**Por hacer**
1. Reescribe de forma más breve el párrafo del análisis del mando Razer Wolverine Tournament Edition que empieza con "El gamepad Razer Wolverine Tournament Edition llega presentado", sin perder sus datos principales.
2. Retoma el análisis del mando Razer Wolverine Tournament Edition y continúa el texto a partir de su última oración.

**Texto para leer**
○ ○ ○ ○ ○

Razer nos ha brindado la posibilidad de probar una nueva remesa de sus productos, y en este análisis os vamos a mostrar todos los detalles del Razer Wolverine Tournament Edition, un gamepad para Xbox One que tiene como principal atractivo el añadido de botones configurables extra para que nuestras partidas sean más llevaderas y, en muchos casos, tengamos un acceso más rápido y eficiente a distintas acciones. Vamos con el análisis, no sin antes agrader a Razer la cesión del producto para su testeo.

Unboxing

El gamepad Razer Wolverine Tournament Edition llega presentado en una caja de cartón con los habituales colores negro y verde de la marca californiana, y en esta ocasión, con los distintivos de Xbox One, lo que deja claro que este periférico está enfocado en la next-gen de Microsoft. En la cara frontal podemos ver una imagen del propio mando, mientras que los laterales y parte posterior está reservada para la muestra de las especificaciones más relevantes, como dimensiones y explicación de los botones adicionales.

Al abrir el embalaje encontramos el gamepad perfectamente protegido por un marco de espuma, mientras que el cable y el resto de accesorios están introducidos en una caja de cartón ubicada en la parte inferior. Por supuesto, no pueden faltar las pegatinas de Razer, instrucciones y tarjeta de agradecimiento.

○ ○ ○ ○ ○

[Registros de una colección]
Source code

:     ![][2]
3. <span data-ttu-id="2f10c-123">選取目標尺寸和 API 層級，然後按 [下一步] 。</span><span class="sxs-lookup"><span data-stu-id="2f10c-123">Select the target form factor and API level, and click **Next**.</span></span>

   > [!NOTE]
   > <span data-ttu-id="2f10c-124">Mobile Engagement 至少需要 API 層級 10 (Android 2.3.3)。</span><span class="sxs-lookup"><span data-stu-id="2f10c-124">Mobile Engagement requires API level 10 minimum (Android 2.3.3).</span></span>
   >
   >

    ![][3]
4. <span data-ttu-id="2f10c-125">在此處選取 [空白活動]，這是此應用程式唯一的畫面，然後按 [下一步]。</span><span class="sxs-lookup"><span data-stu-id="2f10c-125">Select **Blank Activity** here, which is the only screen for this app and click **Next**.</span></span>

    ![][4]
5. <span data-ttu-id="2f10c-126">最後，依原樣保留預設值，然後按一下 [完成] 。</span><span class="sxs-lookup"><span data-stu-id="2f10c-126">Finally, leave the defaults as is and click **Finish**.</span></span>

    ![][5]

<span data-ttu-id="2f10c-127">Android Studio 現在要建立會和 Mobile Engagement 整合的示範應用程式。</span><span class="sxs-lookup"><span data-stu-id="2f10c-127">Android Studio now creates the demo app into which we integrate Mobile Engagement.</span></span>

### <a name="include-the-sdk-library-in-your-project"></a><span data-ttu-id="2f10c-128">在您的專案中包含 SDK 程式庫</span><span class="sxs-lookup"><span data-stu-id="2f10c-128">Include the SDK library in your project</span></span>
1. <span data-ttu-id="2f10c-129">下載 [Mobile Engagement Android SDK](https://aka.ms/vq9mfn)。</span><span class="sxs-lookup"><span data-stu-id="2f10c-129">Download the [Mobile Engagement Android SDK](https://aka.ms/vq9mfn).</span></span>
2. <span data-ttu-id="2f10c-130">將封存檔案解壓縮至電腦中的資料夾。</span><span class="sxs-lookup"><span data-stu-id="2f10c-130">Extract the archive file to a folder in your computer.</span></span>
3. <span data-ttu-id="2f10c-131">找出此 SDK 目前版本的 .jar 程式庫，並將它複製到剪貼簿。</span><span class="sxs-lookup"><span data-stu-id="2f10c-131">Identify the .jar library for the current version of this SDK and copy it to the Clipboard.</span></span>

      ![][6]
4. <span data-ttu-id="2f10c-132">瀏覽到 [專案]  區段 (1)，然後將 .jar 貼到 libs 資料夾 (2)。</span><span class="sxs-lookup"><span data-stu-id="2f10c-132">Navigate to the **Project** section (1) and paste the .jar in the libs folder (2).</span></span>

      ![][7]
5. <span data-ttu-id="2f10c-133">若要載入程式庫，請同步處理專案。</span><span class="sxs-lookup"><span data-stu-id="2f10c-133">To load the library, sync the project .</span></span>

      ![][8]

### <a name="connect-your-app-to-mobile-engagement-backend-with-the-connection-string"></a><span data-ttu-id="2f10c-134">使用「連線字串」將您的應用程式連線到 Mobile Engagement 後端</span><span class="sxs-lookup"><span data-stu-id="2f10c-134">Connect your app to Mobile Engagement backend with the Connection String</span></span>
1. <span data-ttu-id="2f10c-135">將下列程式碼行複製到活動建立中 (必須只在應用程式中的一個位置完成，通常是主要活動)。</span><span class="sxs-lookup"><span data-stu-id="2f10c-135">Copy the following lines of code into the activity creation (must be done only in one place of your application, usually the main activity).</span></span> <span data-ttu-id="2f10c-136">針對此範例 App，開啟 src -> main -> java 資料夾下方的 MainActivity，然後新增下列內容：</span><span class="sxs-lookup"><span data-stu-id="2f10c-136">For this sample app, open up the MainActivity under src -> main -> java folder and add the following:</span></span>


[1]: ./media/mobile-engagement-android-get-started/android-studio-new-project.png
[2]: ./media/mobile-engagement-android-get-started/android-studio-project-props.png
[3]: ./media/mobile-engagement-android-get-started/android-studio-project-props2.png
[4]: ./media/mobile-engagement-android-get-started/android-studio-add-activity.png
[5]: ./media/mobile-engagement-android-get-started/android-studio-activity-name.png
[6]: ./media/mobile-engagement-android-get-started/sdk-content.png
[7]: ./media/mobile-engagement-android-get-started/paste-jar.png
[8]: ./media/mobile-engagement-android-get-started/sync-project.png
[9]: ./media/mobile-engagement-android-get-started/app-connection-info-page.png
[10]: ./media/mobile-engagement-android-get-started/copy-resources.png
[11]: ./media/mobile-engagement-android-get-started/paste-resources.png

○ ○ ○ ○ ○

**Respuestas por número**
1. El mando llega en una caja de cartón con los colores negro y verde de Razer y los distintivos de Xbox One, lo que indica que está pensado para la consola de Microsoft. En el frente aparece una imagen del mando. Los laterales y la parte trasera recogen las especificaciones más relevantes, como las dimensiones y la explicación de los botones adicionales.

2.
Razer Wolverine Tournament Edition

Características

Ya con el mando en nuestras manos, podemos ver que su diseño y medidas son muy similares a las del oficial de Xbox One. Las dimensiones del Razer Volverine Tournament Edition son de 106 x 155 x 66 milímetros, mientras que el peso es de 256 gramos, lo que hará que cualquier usuario de esta consola se acostumbre rápidamente a sus características.

Si nos centramos en los detalles que le diferencial del oficial, lo primero que salta a la vista es la cruceta, cuatro botones independientes que recuerdan más a los del DualShock de PlayStation. Por su parte, los botones ABXY cuentan con pulsadores mecánicos, de modo que el tacto es muy diferente respecto al original y, todo sea dicho, más cómodo y eficiente.

Los gatillos apenas han sufrido variaciones, tanto en estética como en pulsación, y justo a su lado encontramos los botones M1 y M2, totalmente configurables y perfectamente accesibles con los dedos índices. También tenemos en esta zona el conector para el cable USB, cuya longitud es de tres metros y al que tendremos que mimar al máximo, puesto que la composición del gamepad y del propio cable hace que sea exclusivo para el Razer Wolverine Tournament Edition.

En la parte trasera también tenemos muchas variaciones. Cabe recordar que Microsoft no permite a terceros diseñar mandos inalámbricos para su consola, de ahí que la desaparición de la zona ubicada para la baterías se haya compensado con la aparición de dos botones para limitar el recorrido de los interruptores, algo muy útil en juegos que se necesite una respuesta rápida, así como los botones M3 y M4, también configurables y perfectamente colocados para que la ergonomía no se vea resentida en ningún momento.

Por último, la cara inferior cuenta con un conector jack de 3,5 milímetros para auriculares y micrófono, lo que nos permite utilizar cualquier headset analógico.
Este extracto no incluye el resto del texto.